We collaborated with Women in Kaggle Philly to provide an Introduction to Machine Learning (ML).
ML is the science of getting computers to learn from data without explicit programming. ML has led to advances in speech recognition, tumor identification, self-driving cars, and many other arenas. You probably interact with ML every day!
This meetup featured a lightning talk introducing some key concepts followed by a hands-on Kaggle competition tutorial.
A brief introduction to Machine Learning
Tamera discussed the distinction between supervised and unsupervised learning:
- Supervised learning involves labelled data. A model can be fitted to this data in order to generate predictions about new data.
- Unsupervised learning does not involve labelled data. Instead, the model infers structure within the data.
Tamera overviewed some model types including tree-based models and neural networks. A main take-away was that we shouldn’t be afraid to try out some ML techniques!
@RLadiesPhilly) December 13, 2018
Kaggle competition tutorial
- Kaggle is a data science and machine learning online community. Kaggle is famous for hosting machine learning competitions, but it also offers a public data platform, a cloud-based workbench, and educational resources for AI education.

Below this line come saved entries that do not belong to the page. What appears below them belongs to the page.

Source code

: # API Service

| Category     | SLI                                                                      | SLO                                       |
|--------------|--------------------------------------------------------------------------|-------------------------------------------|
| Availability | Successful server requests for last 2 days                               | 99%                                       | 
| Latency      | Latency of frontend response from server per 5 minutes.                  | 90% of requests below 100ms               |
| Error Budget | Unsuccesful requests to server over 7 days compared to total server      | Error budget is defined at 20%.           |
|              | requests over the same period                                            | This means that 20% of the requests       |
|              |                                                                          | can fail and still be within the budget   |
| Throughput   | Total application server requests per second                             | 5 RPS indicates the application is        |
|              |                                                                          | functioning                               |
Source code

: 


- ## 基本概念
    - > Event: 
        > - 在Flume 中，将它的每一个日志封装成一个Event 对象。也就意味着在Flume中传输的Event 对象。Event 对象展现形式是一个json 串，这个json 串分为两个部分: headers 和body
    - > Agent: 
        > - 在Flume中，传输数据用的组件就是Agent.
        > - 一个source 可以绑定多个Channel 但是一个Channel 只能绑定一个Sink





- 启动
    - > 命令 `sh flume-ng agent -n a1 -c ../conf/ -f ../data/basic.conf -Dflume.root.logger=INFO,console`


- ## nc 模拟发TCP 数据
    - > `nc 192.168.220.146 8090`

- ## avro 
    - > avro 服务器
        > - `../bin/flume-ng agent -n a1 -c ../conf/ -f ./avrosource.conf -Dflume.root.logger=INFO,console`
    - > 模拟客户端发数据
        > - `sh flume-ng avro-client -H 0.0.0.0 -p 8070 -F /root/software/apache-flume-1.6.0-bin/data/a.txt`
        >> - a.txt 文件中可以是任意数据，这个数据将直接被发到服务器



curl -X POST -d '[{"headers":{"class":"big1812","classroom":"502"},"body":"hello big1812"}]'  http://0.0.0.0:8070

- Women in Kaggle Philly is a meetup group for women interested in participating and exploring Kaggle competitions within an inclusive and supportive environment. They organize talks, workshops, and social events regularly.
Very excited about collaborating with #womeninkaggle for this meetup - @kaggle is a resource to learn and practice machine learning. Why? People like Ran share their knowledge and skills 👍🏻 pic.twitter.com/ecOUh14ik7— R-Ladies Philly (@RLadiesPhilly) December 14, 2018
Ran prepared this R notebook which we worked through during the tutorial.
We covered the following steps:
- Data Loading importing the data
- A Very Simple Exploratory Data Analysis (EDA) understanding the data
- Data Preprocessing AKA data cleaning/wrangling
- Simple Feature Engineering creating new predictor variables from the data
- Modeling & Evaluation fitting your model and seeing how well it does (we used Lasso regression and XGBoost)
- Creating Submission File submitting your prediction to the competition
We recommend taking a look at Ran’s R notebook. It includes R code for each of these steps interleaved with helpful explanations and links to supplementary material.